◆ TEXT EXTRACT
++++++
Interested in swimming with us? Please read the frequently asked questions below to learn more about our team, practice schedule, payments, and more. If you have additional questions, feel free to email us at firstname.lastname@example.org
Frequently Asked Questions
Where do you swim?
We rent indoor pool space from the Fairfax County Park Authority from Labor Day until Memorial Day. After Memorial Day, some of our summer workouts are held at local neighborhood pools. There is parking at all locations. You can find practice times and locations on our team calendar.
Who are my teammates?
Swimming abilities range from beginning lap swimmers to competitive racers – and we all have different goals, including fitness, conditioning, and competitions. We want to help you meet your own personal goals with the support of a fun community of swimmers who enjoy spending time in the pool.
Who leads practice?
Practices are led by our amazing coaching staff, who are ASCA certified with years of competitions under their belt. Our coaches are not only there to lead workouts, but to help us improve techniques and train for personal milestones or competitions. Learn more about our coaching staff.
++++++
◆ WHAT IS NEEDED
Copy word for word the stretch of the swim team FAQ from "We rent indoor" through "in the pool.".

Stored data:
++++++
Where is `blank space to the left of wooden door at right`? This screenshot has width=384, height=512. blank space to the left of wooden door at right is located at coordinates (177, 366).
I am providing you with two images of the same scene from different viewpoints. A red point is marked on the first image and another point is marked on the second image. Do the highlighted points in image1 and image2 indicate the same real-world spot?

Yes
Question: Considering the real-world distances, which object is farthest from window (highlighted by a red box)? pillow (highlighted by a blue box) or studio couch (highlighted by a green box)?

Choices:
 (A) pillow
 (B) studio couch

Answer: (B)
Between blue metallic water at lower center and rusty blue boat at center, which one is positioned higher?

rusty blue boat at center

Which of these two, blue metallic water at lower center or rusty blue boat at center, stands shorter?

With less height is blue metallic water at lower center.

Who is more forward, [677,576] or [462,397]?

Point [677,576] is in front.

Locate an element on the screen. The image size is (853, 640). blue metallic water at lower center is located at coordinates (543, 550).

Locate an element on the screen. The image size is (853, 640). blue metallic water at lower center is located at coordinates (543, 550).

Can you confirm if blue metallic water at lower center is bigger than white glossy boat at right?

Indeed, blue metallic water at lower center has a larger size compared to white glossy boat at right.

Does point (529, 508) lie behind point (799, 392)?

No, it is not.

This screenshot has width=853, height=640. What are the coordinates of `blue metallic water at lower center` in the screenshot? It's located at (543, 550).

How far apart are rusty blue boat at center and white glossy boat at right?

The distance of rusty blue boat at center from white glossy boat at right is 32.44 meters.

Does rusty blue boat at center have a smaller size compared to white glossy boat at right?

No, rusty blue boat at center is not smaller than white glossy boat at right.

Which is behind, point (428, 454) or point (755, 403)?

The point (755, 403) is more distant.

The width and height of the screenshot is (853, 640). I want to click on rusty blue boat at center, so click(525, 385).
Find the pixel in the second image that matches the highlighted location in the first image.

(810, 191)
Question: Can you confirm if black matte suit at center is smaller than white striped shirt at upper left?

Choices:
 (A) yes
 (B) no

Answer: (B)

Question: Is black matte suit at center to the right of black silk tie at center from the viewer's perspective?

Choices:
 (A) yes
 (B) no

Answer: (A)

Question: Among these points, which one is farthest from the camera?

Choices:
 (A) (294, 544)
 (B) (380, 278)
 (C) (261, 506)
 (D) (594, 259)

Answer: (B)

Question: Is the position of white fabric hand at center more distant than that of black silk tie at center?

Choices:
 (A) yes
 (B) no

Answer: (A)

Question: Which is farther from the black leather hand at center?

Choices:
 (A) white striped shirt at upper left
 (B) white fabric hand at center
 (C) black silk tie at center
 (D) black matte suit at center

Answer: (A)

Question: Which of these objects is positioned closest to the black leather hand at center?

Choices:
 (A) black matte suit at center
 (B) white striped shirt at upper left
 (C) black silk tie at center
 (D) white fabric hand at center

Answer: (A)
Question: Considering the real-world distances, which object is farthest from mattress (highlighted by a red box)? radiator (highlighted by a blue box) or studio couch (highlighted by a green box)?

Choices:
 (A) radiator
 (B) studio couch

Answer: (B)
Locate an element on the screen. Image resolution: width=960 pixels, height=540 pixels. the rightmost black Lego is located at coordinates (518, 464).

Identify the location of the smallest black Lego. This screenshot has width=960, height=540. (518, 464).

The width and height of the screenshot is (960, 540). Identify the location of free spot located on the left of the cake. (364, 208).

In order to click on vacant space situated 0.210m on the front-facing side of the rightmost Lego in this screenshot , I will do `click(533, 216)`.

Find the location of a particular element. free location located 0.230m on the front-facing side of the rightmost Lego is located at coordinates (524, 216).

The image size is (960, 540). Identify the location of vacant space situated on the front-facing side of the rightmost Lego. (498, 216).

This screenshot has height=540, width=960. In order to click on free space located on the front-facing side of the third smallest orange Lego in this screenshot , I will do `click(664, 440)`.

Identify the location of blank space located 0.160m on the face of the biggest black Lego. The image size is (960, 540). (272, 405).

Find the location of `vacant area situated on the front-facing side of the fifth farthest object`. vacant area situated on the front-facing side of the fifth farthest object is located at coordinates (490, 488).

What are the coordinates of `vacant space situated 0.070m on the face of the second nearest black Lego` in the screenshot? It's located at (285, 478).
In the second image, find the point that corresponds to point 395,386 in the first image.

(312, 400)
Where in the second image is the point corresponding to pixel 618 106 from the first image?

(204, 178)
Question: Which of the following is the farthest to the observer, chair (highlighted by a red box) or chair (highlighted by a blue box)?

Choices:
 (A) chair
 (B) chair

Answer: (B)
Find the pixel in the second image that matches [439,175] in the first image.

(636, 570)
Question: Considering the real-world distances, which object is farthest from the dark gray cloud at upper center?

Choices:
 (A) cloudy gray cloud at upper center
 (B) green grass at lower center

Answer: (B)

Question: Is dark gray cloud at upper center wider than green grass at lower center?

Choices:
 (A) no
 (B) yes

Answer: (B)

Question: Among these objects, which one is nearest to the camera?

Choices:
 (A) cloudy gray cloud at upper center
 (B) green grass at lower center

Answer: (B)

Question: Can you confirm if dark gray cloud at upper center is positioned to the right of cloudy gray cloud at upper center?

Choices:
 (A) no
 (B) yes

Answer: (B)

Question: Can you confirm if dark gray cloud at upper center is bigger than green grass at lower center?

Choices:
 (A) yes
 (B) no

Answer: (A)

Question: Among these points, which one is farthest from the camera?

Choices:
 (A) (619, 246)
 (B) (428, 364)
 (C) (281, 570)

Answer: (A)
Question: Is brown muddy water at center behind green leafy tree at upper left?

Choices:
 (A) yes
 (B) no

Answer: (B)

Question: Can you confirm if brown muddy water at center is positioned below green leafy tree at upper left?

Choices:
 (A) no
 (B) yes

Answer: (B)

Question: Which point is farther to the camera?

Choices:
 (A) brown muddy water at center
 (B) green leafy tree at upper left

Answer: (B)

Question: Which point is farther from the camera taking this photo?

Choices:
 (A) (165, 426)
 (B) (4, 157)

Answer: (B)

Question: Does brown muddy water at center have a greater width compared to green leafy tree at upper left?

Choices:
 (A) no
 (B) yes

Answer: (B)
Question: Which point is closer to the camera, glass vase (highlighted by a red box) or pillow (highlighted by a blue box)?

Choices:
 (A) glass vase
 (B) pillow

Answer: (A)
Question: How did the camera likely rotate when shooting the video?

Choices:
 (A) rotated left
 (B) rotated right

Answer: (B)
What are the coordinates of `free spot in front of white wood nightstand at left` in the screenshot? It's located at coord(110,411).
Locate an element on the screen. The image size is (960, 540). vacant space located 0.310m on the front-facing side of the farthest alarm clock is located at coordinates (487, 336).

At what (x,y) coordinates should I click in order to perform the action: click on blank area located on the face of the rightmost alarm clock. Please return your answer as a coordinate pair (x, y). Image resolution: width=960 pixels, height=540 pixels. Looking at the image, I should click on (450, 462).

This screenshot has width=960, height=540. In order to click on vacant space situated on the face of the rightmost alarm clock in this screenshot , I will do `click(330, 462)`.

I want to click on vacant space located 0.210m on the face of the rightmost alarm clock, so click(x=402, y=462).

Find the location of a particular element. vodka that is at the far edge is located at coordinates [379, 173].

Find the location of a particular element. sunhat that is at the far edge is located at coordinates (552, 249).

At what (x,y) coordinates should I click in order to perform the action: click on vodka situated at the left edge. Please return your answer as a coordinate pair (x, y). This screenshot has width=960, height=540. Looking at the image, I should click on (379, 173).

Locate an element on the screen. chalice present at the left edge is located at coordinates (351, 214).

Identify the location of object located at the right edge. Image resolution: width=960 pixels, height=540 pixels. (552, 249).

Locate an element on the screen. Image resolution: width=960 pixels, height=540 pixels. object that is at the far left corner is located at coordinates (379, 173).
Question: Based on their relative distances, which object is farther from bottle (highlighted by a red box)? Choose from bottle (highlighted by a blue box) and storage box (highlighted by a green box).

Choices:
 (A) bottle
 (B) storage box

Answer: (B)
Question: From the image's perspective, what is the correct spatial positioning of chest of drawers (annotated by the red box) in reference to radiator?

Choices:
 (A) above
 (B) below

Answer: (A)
++++++
◆ FULL OUTPUT
We rent indoor pool space from the Fairfax County Park Authority from Labor Day until Memorial Day. After Memorial Day, some of our summer workouts are held at local neighborhood pools. There is parking at all locations. You can find practice times and locations on our team calendar.
Who are my teammates?
Swimming abilities range from beginning lap swimmers to competitive racers – and we all have different goals, including fitness, conditioning, and competitions. We want to help you meet your own personal goals with the support of a fun community of swimmers who enjoy spending time in the pool.